9. As regards the point of time when the payment is actually made, i.e. the time of payment thereof in cash or by the issue of a cheque or draft or by any other mode, the taxability in the hands of the recipient arises by @ 20% in terms of the provisions of article 13(2) above. However, even though the assessee is covered by the Indo Italian DTAA, the provisions of the Income Tax Act continue to apply to the extent such domestic law provisions are more beneficial to the assessee, as, even in the cases covered by the DTAAs and in terms of the provisions of Section 90(2), “the provisions of this (Income Tax) Act shall apply to the extent they are more beneficial to that assessee”. However, the provisions of Section 115A prescribed taxability of royalty in the hands of the non-resident @ 10%, and, therefore, adopting the more beneficial rate of 10%, the payer was required to deduct tax at source from the royalty payment so made by the assessee. That is precisely what the assessee has done. The payment was made by the assessee on 12.5.2011 and the tax so deducted was payable within 7 days from the end of May 2011, i.e. by 7th June 2011. The assessee has, however, deposited the said tax deducted at source on 20th June 2011. The delay in depositing the tax deducted at source was thus only for 12 days. To this limited extent, the Assessing Officer could have levied interest under section 201(1A) of the Act. However, the authorities below have upheld the tax liability under section 20(1A) by computing the period of delay with reference to the date on which the amount was credited to payee’s account. That is where the authorities below were in error and we vacate the action of the authorities below to that extent.

10. We may also a deal yet another argument in favour of the stand of the revenue to the effect that if tax liability of the non- resident is to computed on the basis of domestic law anyway, which permits taxation of royalties at the point of accrual, the tax withholding should have taken place at the point of time when royalties accrued i.e. when the account of the non-resident was credited.
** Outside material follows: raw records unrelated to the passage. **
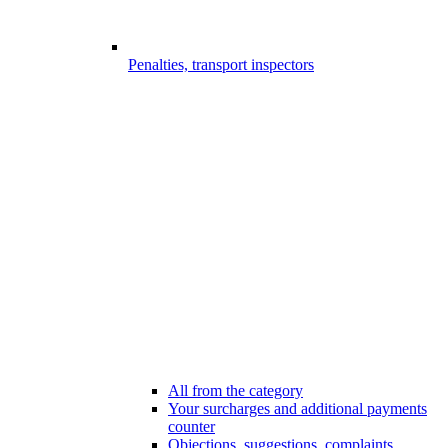
Penalties, transport inspectors
All from the category
Your surcharges and additional payments
counter
Objections, suggestions, complaints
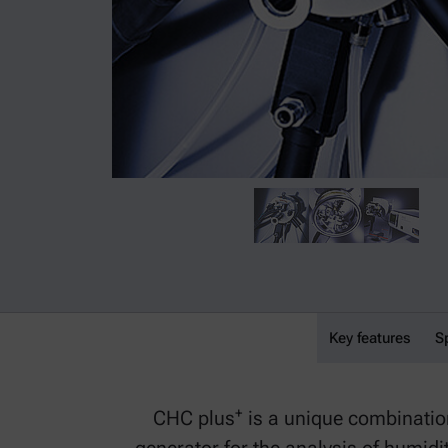
Key features
CHC plus⁺
S
+
CHC plus
is a unique combinatio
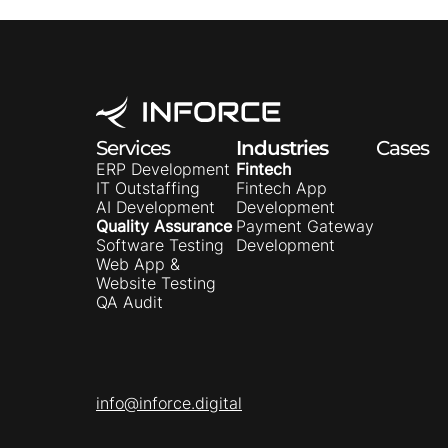
Services
Industries
Cases
ERP Development
Fintech
IT Outstaffing
Fintech App
AI Development
Development
Quality Assurance
Payment Gateway
Software Testing
Development
Web App &
Website Testing
QA Audit
info@inforce.digital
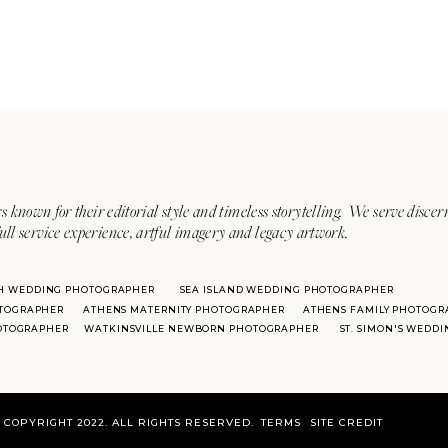
s known for their editorial style and timeless storytelling. We serve discer
ull service experience, artful imagery and legacy artwork.
H WEDDING PHOTOGRAPHER
SEA ISLAND WEDDING PHOTOGRAPHER
TOGRAPHER
ATHENS MATERNITY PHOTOGRAPHER
ATHENS FAMILY PHOTOGR
HOTOGRAPHER
WATKINSVILLE NEWBORN PHOTOGRAPHER
ST. SIMON'S WEDD
COPYRIGHT 2022. ALL RIGHTS RESERVED.
TERMS
SITE CREDIT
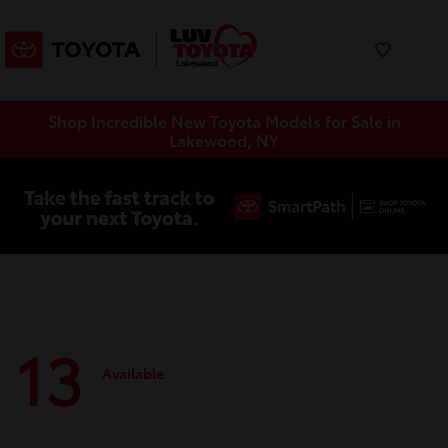
Shop Incredible New Toyota Models for Sale in
Lakewood, NY
13
Available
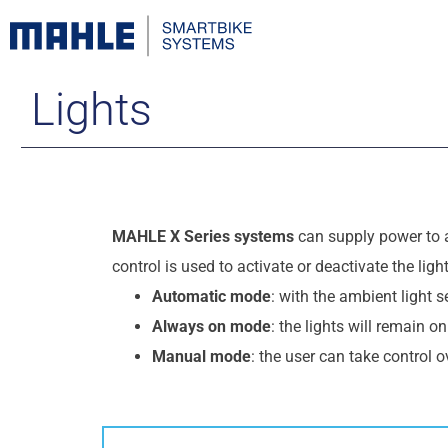
Lights
MAHLE X Series systems
can supply power to 
control is used to activate or deactivate the lig
Automatic mode
: with the ambient light 
Always on mode
: the lights will remain o
Manual mode
: the user can take control o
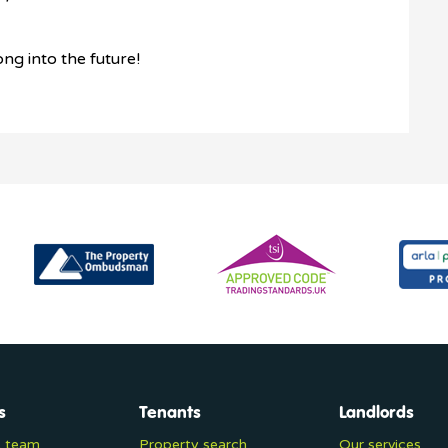
ong into the future!
s
Tenants
Landlords
e team
Property search
Our services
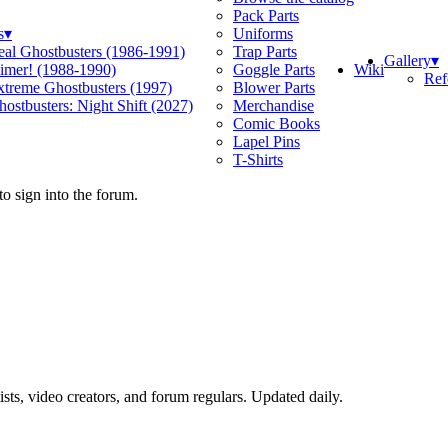
Pack Parts
s
▾
Uniforms
eal Ghostbusters (1986-1991)
Trap Parts
Gallery
▾
Wiki
limer! (1988-1990)
Goggle Parts
Ref
xtreme Ghostbusters (1997)
Blower Parts
ostbusters: Night Shift (2027)
Merchandise
Comic Books
Lapel Pins
T-Shirts
o sign into the forum.
sts, video creators, and forum regulars. Updated daily.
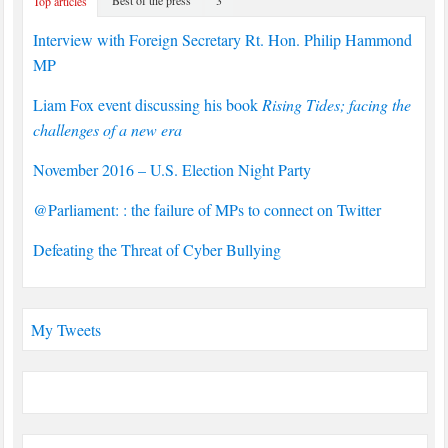
Top articles
Interview with Foreign Secretary Rt. Hon. Philip Hammond
MP
Liam Fox event discussing his book
Rising Tides; facing the
challenges of a new era
November 2016 – U.S. Election Night Party
@Parliament: : the failure of MPs to connect on Twitter
Defeating the Threat of Cyber Bullying
My Tweets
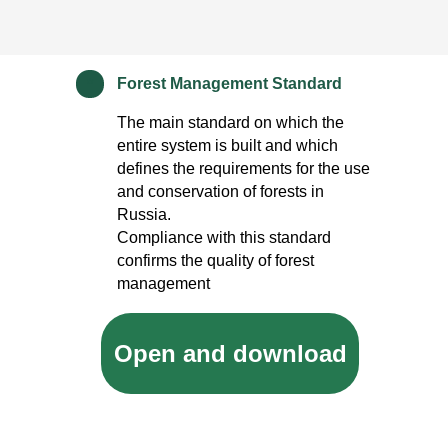
Forest Management Standard
*
The main standard on which the
entire system is built and which
defines the requirements for the use
and conservation of forests in
Russia.
Compliance with this standard
confirms the quality of forest
management
Open and download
However, we are unable to see any legal merits in this plea because what is material is the tax liability of income embedded in the related payment as at the point of time when event triggering tax withholding liability takes place, i.e. crediting the amount or paying the amount. When the income embedded in the payment is not liable to be taxed at the point of time when account of the non-resident was credited, in view of the fact that, under the related DTAA, tax liability can only arise at the point of a subsequent event i.e. payment. When income embedded in the payment is not taxable at that point of time of crediting the amount, there cannot be any occasion for deduction of withholding the tax on such income. It is only at the point of time when payment takes place, that the income embedded in payment becomes taxable under the DTAA as also under the domestic law, but then rate of tax prescribed in domestic law being lower, vis-à-vis the rate prescribed in the domestic law, the assessee has the option of adopting the lower rate under the domestic law. The adoption of lower rate under the domestic law, in our humble understanding, does not imply that non resident recipient could have been saddled with tax liability at the point of accrual when, under the DTAAA provisions, the non-resident could not have been taxed, in respect of accrual of the said income, in India. In view of these discussions, as also for the detailed reasons set out above, and to the extent indicated above, we uphold the grievance of the assessee and direct the Assessing Officer to grant resultant relief. The assessee gets the relief accordingly.

11. In the result, the appeal is partly allowed in the terms indicated above.